* WHAT YOU NEED TO DO *
Please retype the data below line for line and leave out every picture.

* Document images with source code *

== Segment start ==

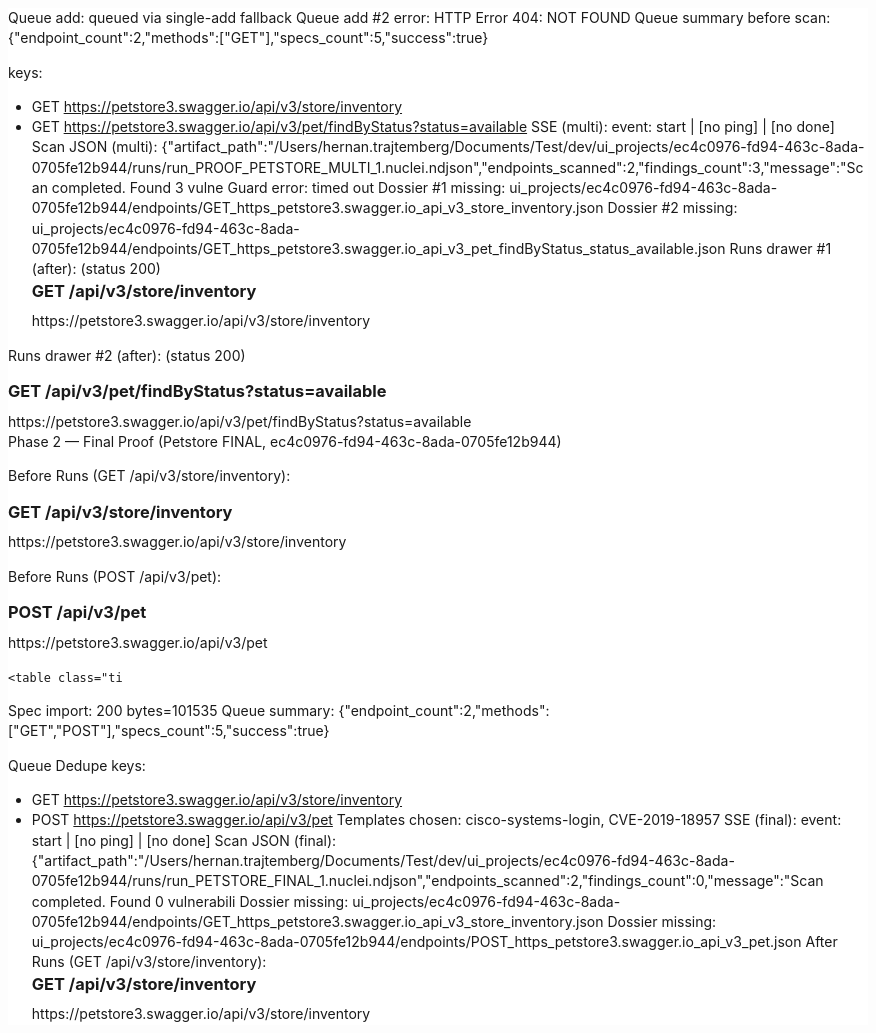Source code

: 
Queue add: queued via single-add fallback
Queue add #2 error: HTTP Error 404: NOT FOUND
Queue summary before scan: {"endpoint_count":2,"methods":["GET"],"specs_count":5,"success":true}

keys:
- GET https://petstore3.swagger.io/api/v3/store/inventory
- GET https://petstore3.swagger.io/api/v3/pet/findByStatus?status=available
SSE (multi): event: start | [no ping] | [no done]
Scan JSON (multi): {"artifact_path":"/Users/hernan.trajtemberg/Documents/Test/dev/ui_projects/ec4c0976-fd94-463c-8ada-0705fe12b944/runs/run_PROOF_PETSTORE_MULTI_1.nuclei.ndjson","endpoints_scanned":2,"findings_count":3,"message":"Scan completed. Found 3 vulne
Guard error: timed out
Dossier #1 missing: ui_projects/ec4c0976-fd94-463c-8ada-0705fe12b944/endpoints/GET_https_petstore3.swagger.io_api_v3_store_inventory.json
Dossier #2 missing: ui_projects/ec4c0976-fd94-463c-8ada-0705fe12b944/endpoints/GET_https_petstore3.swagger.io_api_v3_pet_findByStatus_status_available.json
Runs drawer #1 (after): (status 200) <div>
  <h3 style="margin:0 0 8px">GET /api/v3/store/inventory</h3>
  <div class="muted">https://petstore3.swagger.io/api/v3/store/inventory</div>
  <div class="divider" style="margin:12px 0"></div>


Runs drawer #2 (after): (status 200) <div>
  <h3 style="margin:0 0 8px">GET /api/v3/pet/findByStatus?status=available</h3>
  <div class="muted">https://petstore3.swagger.io/api/v3/pet/findByStatus?status=available</div>
  <div class="div
/runs error: HTTP Error 404: NOT FOUND

## Phase 2 — Final Proof (Petstore FINAL, ec4c0976-fd94-463c-8ada-0705fe12b944)
Before Runs (GET /api/v3/store/inventory): <div>
  <h3 style="margin:0 0 8px">GET /api/v3/store/inventory</h3>
  <div class="muted">https://petstore3.swagger.io/api/v3/store/inventory</div>
  <div class="divider" style="margin:12px 0"></div>


Before Runs (POST /api/v3/pet): <div>
  <h3 style="margin:0 0 8px">POST /api/v3/pet</h3>
  <div class="muted">https://petstore3.swagger.io/api/v3/pet</div>
  <div class="divider" style="margin:12px 0"></div>

  
    <table class="ti
Spec import: 200 bytes=101535
Queue summary: {"endpoint_count":2,"methods":["GET","POST"],"specs_count":5,"success":true}

Queue Dedupe keys:
- GET https://petstore3.swagger.io/api/v3/store/inventory
- POST https://petstore3.swagger.io/api/v3/pet
Templates chosen: cisco-systems-login, CVE-2019-18957
SSE (final): event: start | [no ping] | [no done]
Scan JSON (final): {"artifact_path":"/Users/hernan.trajtemberg/Documents/Test/dev/ui_projects/ec4c0976-fd94-463c-8ada-0705fe12b944/runs/run_PETSTORE_FINAL_1.nuclei.ndjson","endpoints_scanned":2,"findings_count":0,"message":"Scan completed. Found 0 vulnerabili
Dossier missing: ui_projects/ec4c0976-fd94-463c-8ada-0705fe12b944/endpoints/GET_https_petstore3.swagger.io_api_v3_store_inventory.json
Dossier missing: ui_projects/ec4c0976-fd94-463c-8ada-0705fe12b944/endpoints/POST_https_petstore3.swagger.io_api_v3_pet.json
After Runs (GET /api/v3/store/inventory): <div>
  <h3 style="margin:0 0 8px">GET /api/v3/store/inventory</h3>
  <div class="muted">https://petstore3.swagger.io/api/v3/store/inventory</div>
  <div class="divider" style="margin:12px 0"></div>
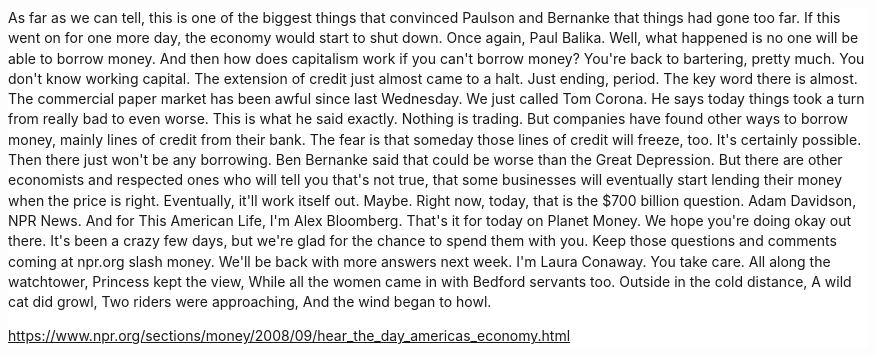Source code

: As far as we can tell, this is one of the biggest things
that convinced Paulson and Bernanke that things had gone too far.
If this went on for one more day, the economy would start to shut down.
Once again, Paul Balika.
Well, what happened is no one will be able to borrow money.
And then how does capitalism work if you can't borrow money?
You're back to bartering, pretty much.
You don't know working capital.
The extension of credit just almost came to a halt.
Just ending, period.
The key word there is almost.
The commercial paper market has been awful since last Wednesday.
We just called Tom Corona.
He says today things took a turn from really bad to even worse.
This is what he said exactly.
Nothing is trading.
But companies have found other ways to borrow money,
mainly lines of credit from their bank.
The fear is that someday those lines of credit will freeze, too.
It's certainly possible.
Then there just won't be any borrowing.
Ben Bernanke said that could be worse than the Great Depression.
But there are other economists and respected ones
who will tell you that's not true,
that some businesses will eventually start lending their money
when the price is right.
Eventually, it'll work itself out.
Maybe.
Right now, today, that is the $700 billion question.
Adam Davidson, NPR News.
And for This American Life, I'm Alex Bloomberg.
That's it for today on Planet Money.
We hope you're doing okay out there.
It's been a crazy few days,
but we're glad for the chance to spend them with you.
Keep those questions and comments coming at npr.org slash money.
We'll be back with more answers next week.
I'm Laura Conaway.
You take care.
All along the watchtower,
Princess kept the view,
While all the women came in with
Bedford servants too.
Outside in the cold distance,
A wild cat did growl,
Two riders were approaching,
And the wind began to howl.


https://www.npr.org/sections/money/2008/09/hear_the_day_americas_economy.html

== Segment end ==

* TASK RESPONSE *
Source code

: 
Queue add: queued via single-add fallback
Queue add #2 error: HTTP Error 404: NOT FOUND
Queue summary before scan: {"endpoint_count":2,"methods":["GET"],"specs_count":5,"success":true}

keys:
- GET https://petstore3.swagger.io/api/v3/store/inventory
- GET https://petstore3.swagger.io/api/v3/pet/findByStatus?status=available
SSE (multi): event: start | [no ping] | [no done]
Scan JSON (multi): {"artifact_path":"/Users/hernan.trajtemberg/Documents/Test/dev/ui_projects/ec4c0976-fd94-463c-8ada-0705fe12b944/runs/run_PROOF_PETSTORE_MULTI_1.nuclei.ndjson","endpoints_scanned":2,"findings_count":3,"message":"Scan completed. Found 3 vulne
Guard error: timed out
Dossier #1 missing: ui_projects/ec4c0976-fd94-463c-8ada-0705fe12b944/endpoints/GET_https_petstore3.swagger.io_api_v3_store_inventory.json
Dossier #2 missing: ui_projects/ec4c0976-fd94-463c-8ada-0705fe12b944/endpoints/GET_https_petstore3.swagger.io_api_v3_pet_findByStatus_status_available.json
Runs drawer #1 (after): (status 200) <div>
  <h3 style="margin:0 0 8px">GET /api/v3/store/inventory</h3>
  <div class="muted">https://petstore3.swagger.io/api/v3/store/inventory</div>
  <div class="divider" style="margin:12px 0"></div>


Runs drawer #2 (after): (status 200) <div>
  <h3 style="margin:0 0 8px">GET /api/v3/pet/findByStatus?status=available</h3>
  <div class="muted">https://petstore3.swagger.io/api/v3/pet/findByStatus?status=available</div>
  <div class="div
/runs error: HTTP Error 404: NOT FOUND

## Phase 2 — Final Proof (Petstore FINAL, ec4c0976-fd94-463c-8ada-0705fe12b944)
Before Runs (GET /api/v3/store/inventory): <div>
  <h3 style="margin:0 0 8px">GET /api/v3/store/inventory</h3>
  <div class="muted">https://petstore3.swagger.io/api/v3/store/inventory</div>
  <div class="divider" style="margin:12px 0"></div>


Before Runs (POST /api/v3/pet): <div>
  <h3 style="margin:0 0 8px">POST /api/v3/pet</h3>
  <div class="muted">https://petstore3.swagger.io/api/v3/pet</div>
  <div class="divider" style="margin:12px 0"></div>

  
    <table class="ti
Spec import: 200 bytes=101535
Queue summary: {"endpoint_count":2,"methods":["GET","POST"],"specs_count":5,"success":true}

Queue Dedupe keys:
- GET https://petstore3.swagger.io/api/v3/store/inventory
- POST https://petstore3.swagger.io/api/v3/pet
Templates chosen: cisco-systems-login, CVE-2019-18957
SSE (final): event: start | [no ping] | [no done]
Scan JSON (final): {"artifact_path":"/Users/hernan.trajtemberg/Documents/Test/dev/ui_projects/ec4c0976-fd94-463c-8ada-0705fe12b944/runs/run_PETSTORE_FINAL_1.nuclei.ndjson","endpoints_scanned":2,"findings_count":0,"message":"Scan completed. Found 0 vulnerabili
Dossier missing: ui_projects/ec4c0976-fd94-463c-8ada-0705fe12b944/endpoints/GET_https_petstore3.swagger.io_api_v3_store_inventory.json
Dossier missing: ui_projects/ec4c0976-fd94-463c-8ada-0705fe12b944/endpoints/POST_https_petstore3.swagger.io_api_v3_pet.json
After Runs (GET /api/v3/store/inventory): <div>
  <h3 style="margin:0 0 8px">GET /api/v3/store/inventory</h3>
  <div class="muted">https://petstore3.swagger.io/api/v3/store/inventory</div>
  <div class="divider" style="margin:12px 0"></div>
Source code

: As far as we can tell, this is one of the biggest things
that convinced Paulson and Bernanke that things had gone too far.
If this went on for one more day, the economy would start to shut down.
Once again, Paul Balika.
Well, what happened is no one will be able to borrow money.
And then how does capitalism work if you can't borrow money?
You're back to bartering, pretty much.
You don't know working capital.
The extension of credit just almost came to a halt.
Just ending, period.
The key word there is almost.
The commercial paper market has been awful since last Wednesday.
We just called Tom Corona.
He says today things took a turn from really bad to even worse.
This is what he said exactly.
Nothing is trading.
But companies have found other ways to borrow money,
mainly lines of credit from their bank.
The fear is that someday those lines of credit will freeze, too.
It's certainly possible.
Then there just won't be any borrowing.
Ben Bernanke said that could be worse than the Great Depression.
But there are other economists and respected ones
who will tell you that's not true,
that some businesses will eventually start lending their money
when the price is right.
Eventually, it'll work itself out.
Maybe.
Right now, today, that is the $700 billion question.
Adam Davidson, NPR News.
And for This American Life, I'm Alex Bloomberg.
That's it for today on Planet Money.
We hope you're doing okay out there.
It's been a crazy few days,
but we're glad for the chance to spend them with you.
Keep those questions and comments coming at npr.org slash money.
We'll be back with more answers next week.
I'm Laura Conaway.
You take care.
All along the watchtower,
Princess kept the view,
While all the women came in with
Bedford servants too.
Outside in the cold distance,
A wild cat did growl,
Two riders were approaching,
And the wind began to howl.


https://www.npr.org/sections/money/2008/09/hear_the_day_americas_economy.html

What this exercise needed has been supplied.